EXERCISE DESCRIPTION —
Copy out the data from the line containing "Colour Chart" through the end, replacing "Browse" with "View" and leaving everything else unchanged.

INFORMATION GIVEN section start

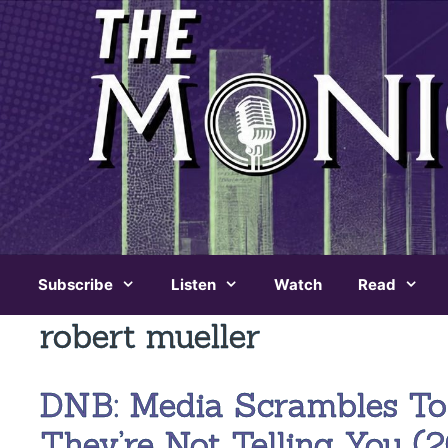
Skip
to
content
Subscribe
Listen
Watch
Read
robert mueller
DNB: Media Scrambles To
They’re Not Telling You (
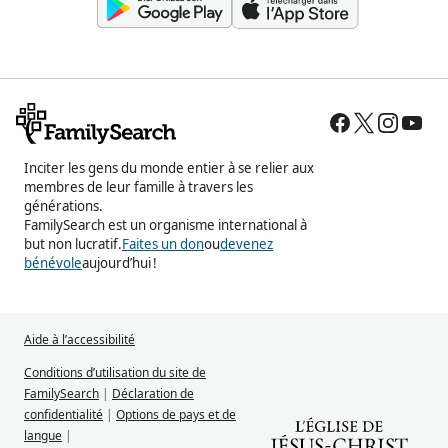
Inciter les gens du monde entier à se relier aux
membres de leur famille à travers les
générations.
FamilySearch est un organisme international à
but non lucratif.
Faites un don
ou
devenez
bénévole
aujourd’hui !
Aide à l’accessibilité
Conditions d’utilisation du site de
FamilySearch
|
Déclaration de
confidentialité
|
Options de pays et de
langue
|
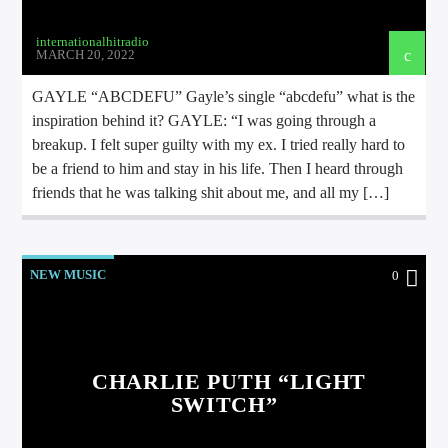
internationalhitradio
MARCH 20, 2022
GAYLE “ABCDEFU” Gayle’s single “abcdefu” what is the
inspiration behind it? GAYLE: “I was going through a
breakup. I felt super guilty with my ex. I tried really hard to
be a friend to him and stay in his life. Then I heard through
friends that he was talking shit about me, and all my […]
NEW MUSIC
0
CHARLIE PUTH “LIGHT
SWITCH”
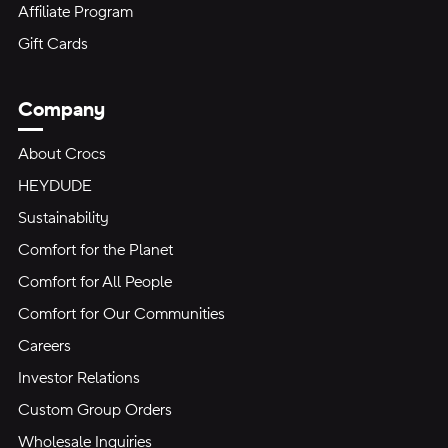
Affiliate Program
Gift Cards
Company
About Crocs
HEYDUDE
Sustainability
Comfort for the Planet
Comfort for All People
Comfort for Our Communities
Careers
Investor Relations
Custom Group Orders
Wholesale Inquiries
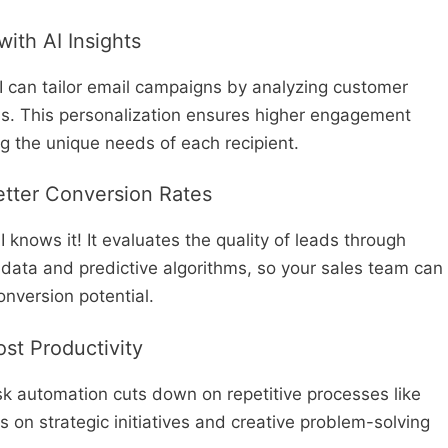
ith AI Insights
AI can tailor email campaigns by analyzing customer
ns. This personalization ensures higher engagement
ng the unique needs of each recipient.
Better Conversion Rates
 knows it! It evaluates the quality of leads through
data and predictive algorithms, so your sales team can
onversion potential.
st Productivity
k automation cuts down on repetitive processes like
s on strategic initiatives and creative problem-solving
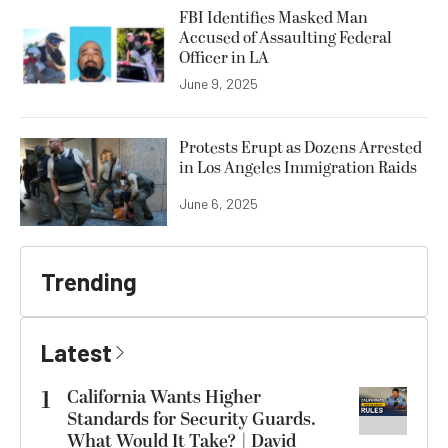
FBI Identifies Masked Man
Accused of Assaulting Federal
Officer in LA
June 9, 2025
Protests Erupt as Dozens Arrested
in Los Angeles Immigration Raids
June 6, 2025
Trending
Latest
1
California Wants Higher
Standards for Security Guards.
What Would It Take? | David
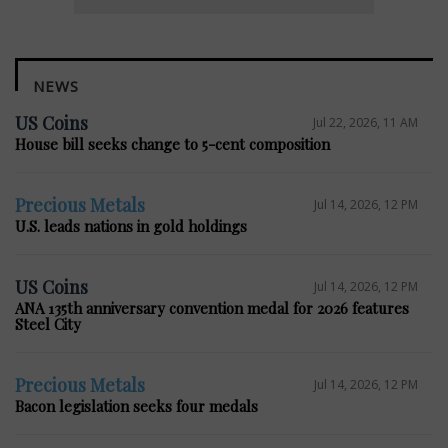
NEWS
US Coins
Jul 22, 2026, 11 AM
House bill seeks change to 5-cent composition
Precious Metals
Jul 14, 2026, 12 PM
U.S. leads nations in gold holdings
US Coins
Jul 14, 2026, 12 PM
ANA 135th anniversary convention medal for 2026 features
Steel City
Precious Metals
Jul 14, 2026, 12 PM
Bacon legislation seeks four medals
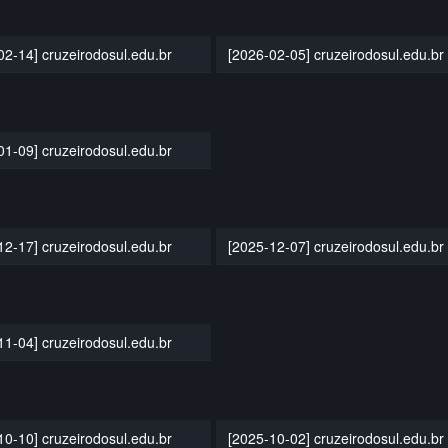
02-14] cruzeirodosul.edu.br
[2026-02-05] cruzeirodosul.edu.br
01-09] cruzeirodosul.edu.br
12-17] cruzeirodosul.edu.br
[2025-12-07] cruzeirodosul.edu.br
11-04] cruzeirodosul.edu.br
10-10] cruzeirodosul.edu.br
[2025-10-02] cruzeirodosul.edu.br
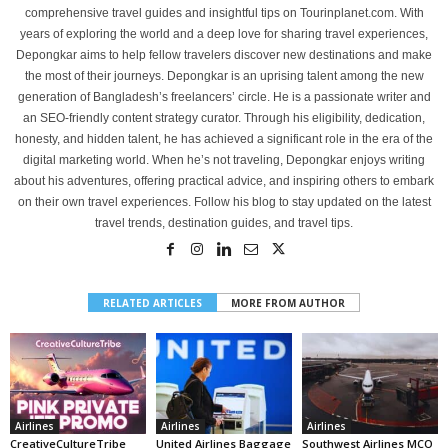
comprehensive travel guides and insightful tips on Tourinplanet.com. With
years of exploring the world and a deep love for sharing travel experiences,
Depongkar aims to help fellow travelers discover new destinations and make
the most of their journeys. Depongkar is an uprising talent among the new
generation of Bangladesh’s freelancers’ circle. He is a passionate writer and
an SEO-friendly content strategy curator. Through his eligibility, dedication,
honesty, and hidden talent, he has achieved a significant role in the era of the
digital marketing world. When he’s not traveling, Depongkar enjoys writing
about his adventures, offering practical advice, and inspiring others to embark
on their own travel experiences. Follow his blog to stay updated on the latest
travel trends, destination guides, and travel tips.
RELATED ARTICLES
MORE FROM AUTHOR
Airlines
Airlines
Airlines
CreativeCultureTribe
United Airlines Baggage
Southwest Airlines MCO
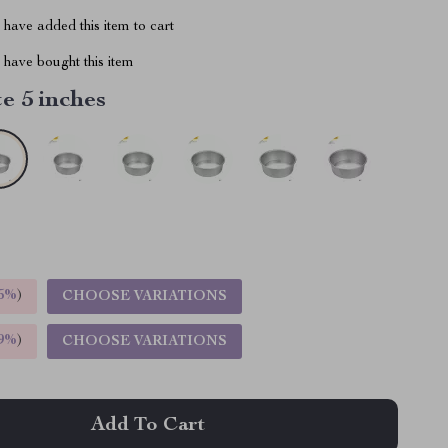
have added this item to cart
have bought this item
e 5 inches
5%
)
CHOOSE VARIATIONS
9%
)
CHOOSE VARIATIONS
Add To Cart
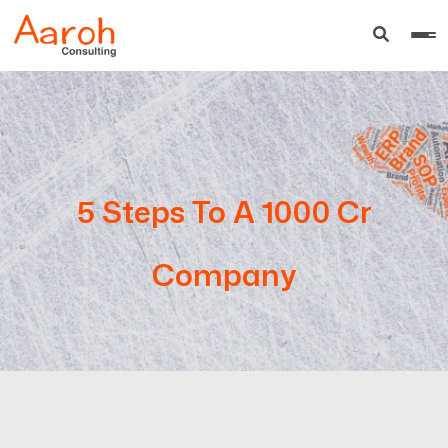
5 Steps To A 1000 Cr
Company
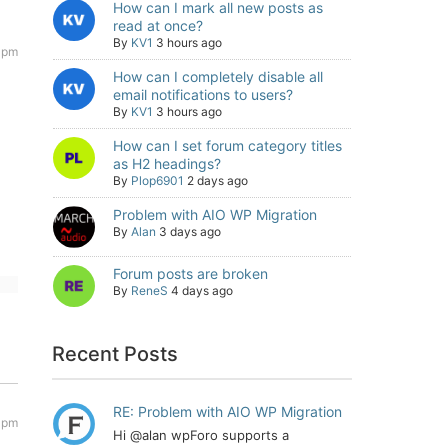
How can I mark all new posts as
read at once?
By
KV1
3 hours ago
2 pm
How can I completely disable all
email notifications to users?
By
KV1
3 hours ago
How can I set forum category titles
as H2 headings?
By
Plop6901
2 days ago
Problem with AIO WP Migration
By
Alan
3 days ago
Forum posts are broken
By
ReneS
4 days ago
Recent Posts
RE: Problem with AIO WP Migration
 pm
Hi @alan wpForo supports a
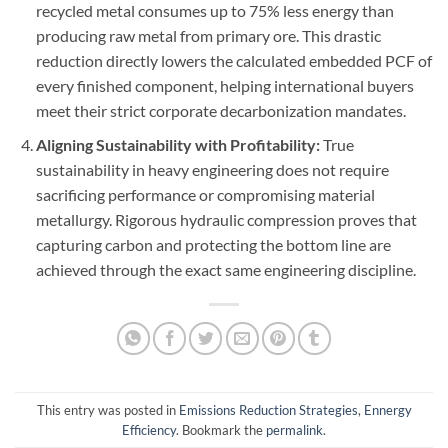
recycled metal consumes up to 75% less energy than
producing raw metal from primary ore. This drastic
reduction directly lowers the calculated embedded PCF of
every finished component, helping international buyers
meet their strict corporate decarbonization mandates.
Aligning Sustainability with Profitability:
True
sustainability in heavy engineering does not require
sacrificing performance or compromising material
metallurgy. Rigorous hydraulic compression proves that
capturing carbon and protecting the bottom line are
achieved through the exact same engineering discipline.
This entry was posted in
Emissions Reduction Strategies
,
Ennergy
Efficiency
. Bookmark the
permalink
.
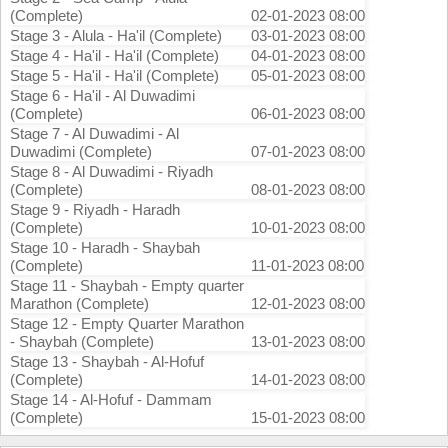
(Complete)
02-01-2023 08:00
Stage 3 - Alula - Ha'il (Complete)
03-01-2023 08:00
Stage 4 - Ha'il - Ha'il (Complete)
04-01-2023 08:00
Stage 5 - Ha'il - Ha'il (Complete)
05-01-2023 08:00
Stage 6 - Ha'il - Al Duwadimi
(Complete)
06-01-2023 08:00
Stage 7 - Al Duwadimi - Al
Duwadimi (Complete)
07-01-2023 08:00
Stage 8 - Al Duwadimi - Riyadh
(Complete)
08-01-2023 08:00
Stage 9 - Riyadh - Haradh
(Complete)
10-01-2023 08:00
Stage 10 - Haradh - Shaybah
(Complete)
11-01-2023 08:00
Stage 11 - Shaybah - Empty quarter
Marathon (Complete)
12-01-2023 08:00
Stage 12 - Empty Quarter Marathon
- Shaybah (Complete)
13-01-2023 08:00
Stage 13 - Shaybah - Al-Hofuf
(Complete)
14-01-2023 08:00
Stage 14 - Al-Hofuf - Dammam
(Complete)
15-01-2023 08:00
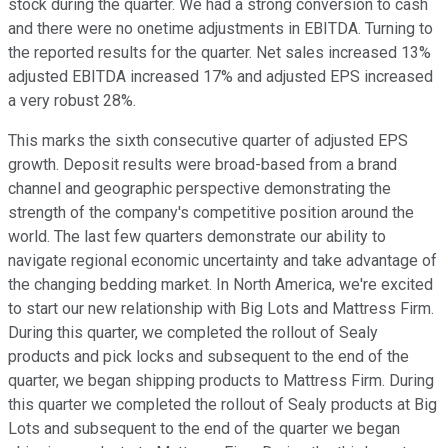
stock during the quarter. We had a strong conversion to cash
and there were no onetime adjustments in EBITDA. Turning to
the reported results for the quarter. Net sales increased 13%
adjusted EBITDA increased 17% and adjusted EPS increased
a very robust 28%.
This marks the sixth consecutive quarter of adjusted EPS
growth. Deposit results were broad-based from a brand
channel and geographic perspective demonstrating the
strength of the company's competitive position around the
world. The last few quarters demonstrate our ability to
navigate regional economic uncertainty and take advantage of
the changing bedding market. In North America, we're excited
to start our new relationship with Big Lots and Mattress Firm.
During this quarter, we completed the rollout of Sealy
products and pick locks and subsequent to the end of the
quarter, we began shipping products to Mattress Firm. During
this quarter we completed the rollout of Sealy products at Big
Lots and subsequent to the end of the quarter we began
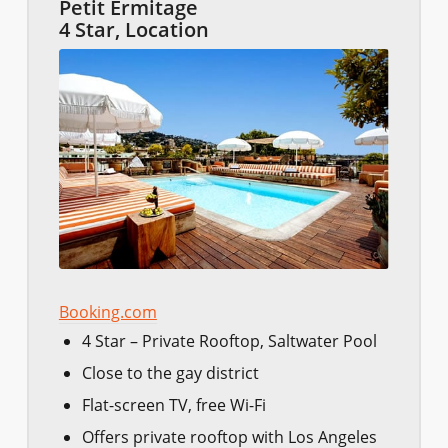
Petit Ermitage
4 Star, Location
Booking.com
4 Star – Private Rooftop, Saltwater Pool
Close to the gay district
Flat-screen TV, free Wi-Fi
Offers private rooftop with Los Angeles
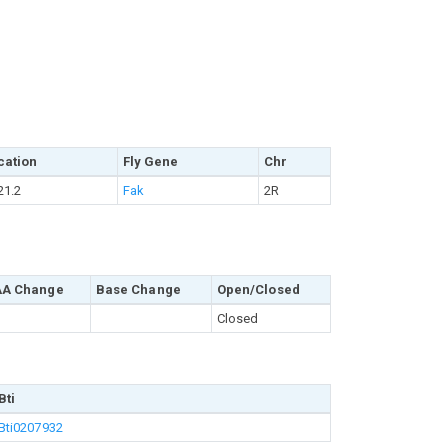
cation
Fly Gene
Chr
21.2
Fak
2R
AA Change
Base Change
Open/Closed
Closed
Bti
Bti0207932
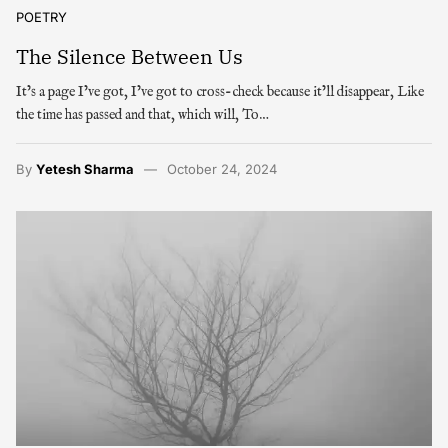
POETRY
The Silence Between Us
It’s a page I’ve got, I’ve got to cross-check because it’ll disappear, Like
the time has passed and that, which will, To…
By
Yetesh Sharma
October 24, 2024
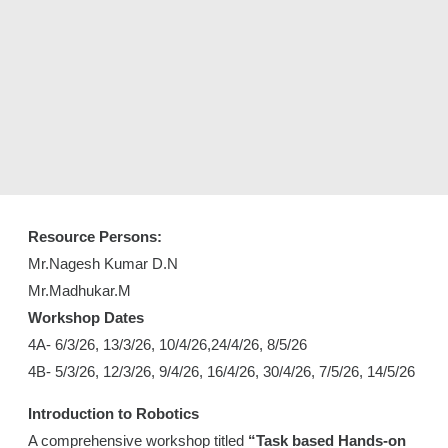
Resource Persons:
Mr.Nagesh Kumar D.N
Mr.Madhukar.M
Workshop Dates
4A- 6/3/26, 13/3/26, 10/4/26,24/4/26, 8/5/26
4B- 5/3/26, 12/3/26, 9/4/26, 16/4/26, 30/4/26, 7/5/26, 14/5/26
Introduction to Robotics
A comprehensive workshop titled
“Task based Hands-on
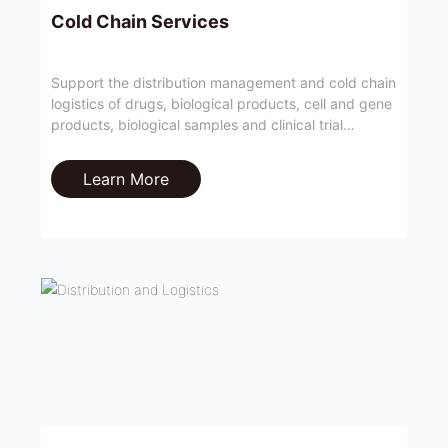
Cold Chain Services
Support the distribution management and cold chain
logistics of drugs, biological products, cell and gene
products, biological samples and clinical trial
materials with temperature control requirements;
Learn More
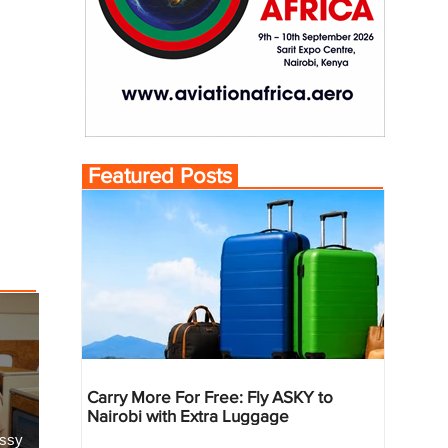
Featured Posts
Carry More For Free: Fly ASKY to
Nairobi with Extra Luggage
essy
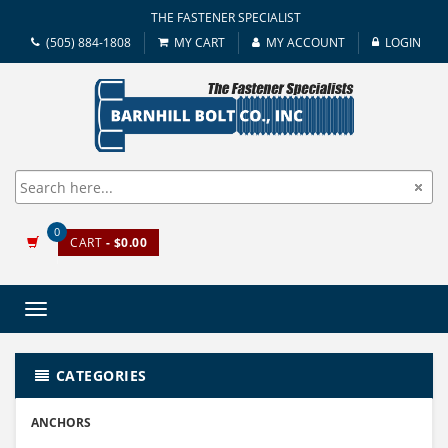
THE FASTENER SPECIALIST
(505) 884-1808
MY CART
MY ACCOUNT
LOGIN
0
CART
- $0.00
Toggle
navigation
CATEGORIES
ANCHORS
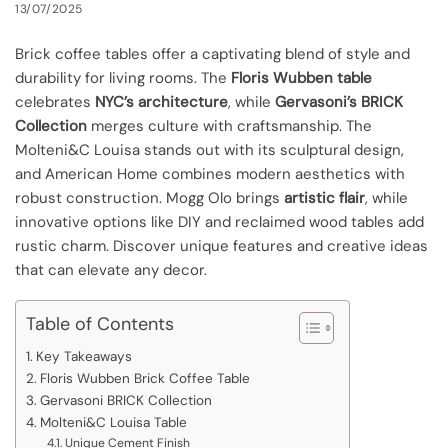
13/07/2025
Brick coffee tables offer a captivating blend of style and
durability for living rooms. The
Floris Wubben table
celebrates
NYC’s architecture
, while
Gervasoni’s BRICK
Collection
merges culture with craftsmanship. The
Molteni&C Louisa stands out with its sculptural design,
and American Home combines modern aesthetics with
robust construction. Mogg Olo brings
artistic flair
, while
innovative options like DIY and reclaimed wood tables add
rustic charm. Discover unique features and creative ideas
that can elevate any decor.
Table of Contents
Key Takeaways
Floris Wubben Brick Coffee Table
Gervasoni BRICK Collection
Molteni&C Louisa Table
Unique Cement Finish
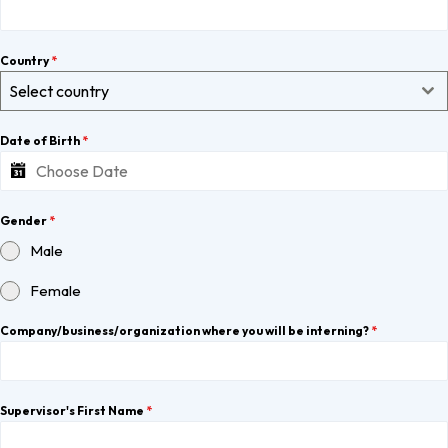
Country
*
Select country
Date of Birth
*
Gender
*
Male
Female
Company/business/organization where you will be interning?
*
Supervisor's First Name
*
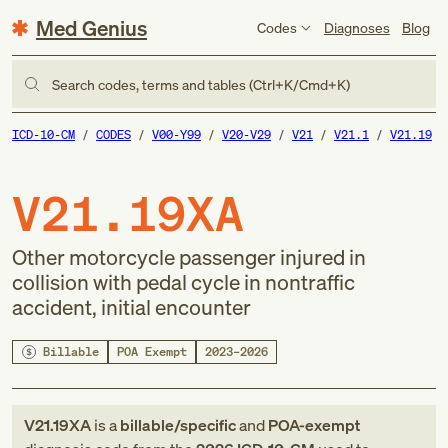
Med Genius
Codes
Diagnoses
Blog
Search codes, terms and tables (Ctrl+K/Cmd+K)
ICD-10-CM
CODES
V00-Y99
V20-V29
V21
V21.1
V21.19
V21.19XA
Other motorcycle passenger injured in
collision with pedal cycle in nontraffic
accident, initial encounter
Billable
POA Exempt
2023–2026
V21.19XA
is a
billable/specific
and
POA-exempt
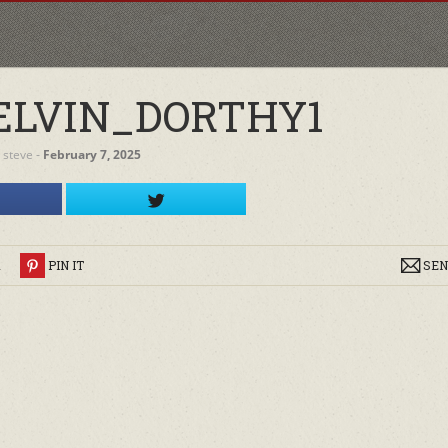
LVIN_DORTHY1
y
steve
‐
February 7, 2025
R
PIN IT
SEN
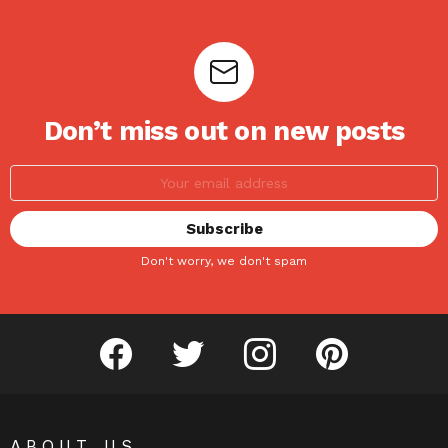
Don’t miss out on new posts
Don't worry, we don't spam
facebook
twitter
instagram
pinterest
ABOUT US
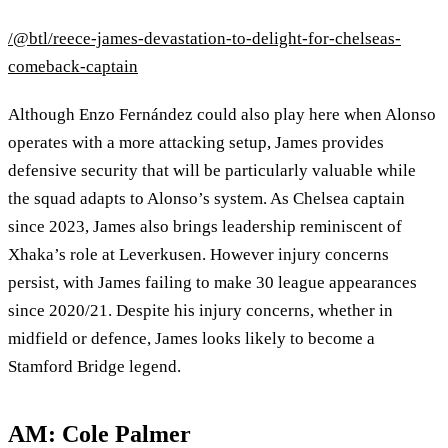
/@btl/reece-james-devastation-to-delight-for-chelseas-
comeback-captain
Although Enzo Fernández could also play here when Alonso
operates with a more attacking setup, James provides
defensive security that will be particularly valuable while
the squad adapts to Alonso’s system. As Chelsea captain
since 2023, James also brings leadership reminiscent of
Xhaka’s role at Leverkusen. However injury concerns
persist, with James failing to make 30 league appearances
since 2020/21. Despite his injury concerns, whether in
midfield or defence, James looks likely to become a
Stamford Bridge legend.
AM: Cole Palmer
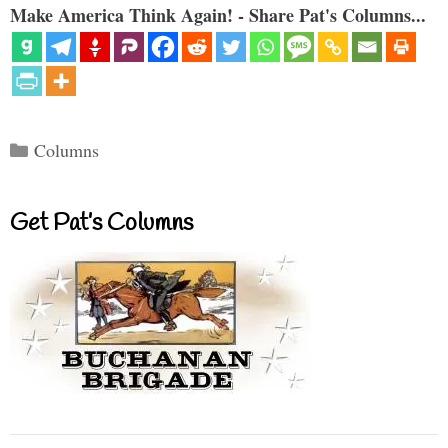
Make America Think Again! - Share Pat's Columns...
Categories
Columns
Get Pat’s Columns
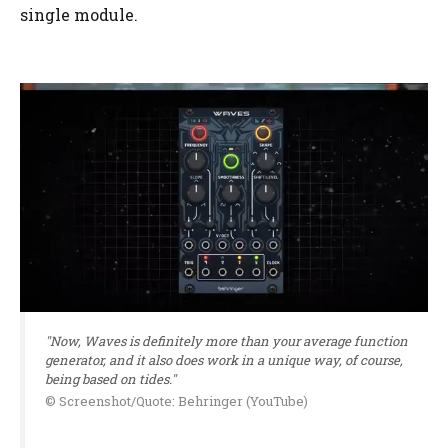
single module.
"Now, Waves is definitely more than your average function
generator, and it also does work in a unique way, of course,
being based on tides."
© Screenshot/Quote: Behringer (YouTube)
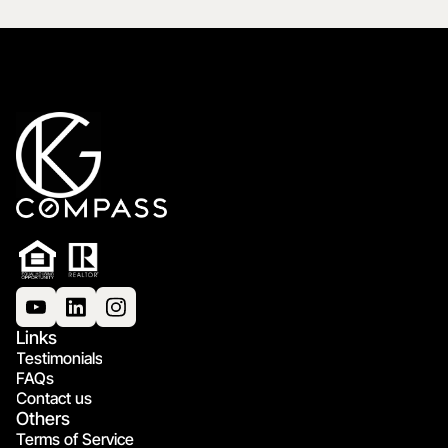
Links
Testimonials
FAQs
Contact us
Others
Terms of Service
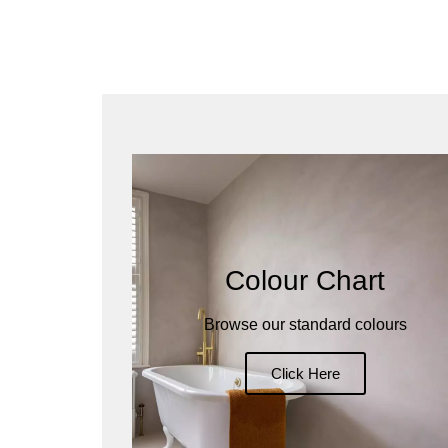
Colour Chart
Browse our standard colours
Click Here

INFORMATION GIVEN section end

EXERCISE RESULT —
Colour Chart
View our standard colours
Click Here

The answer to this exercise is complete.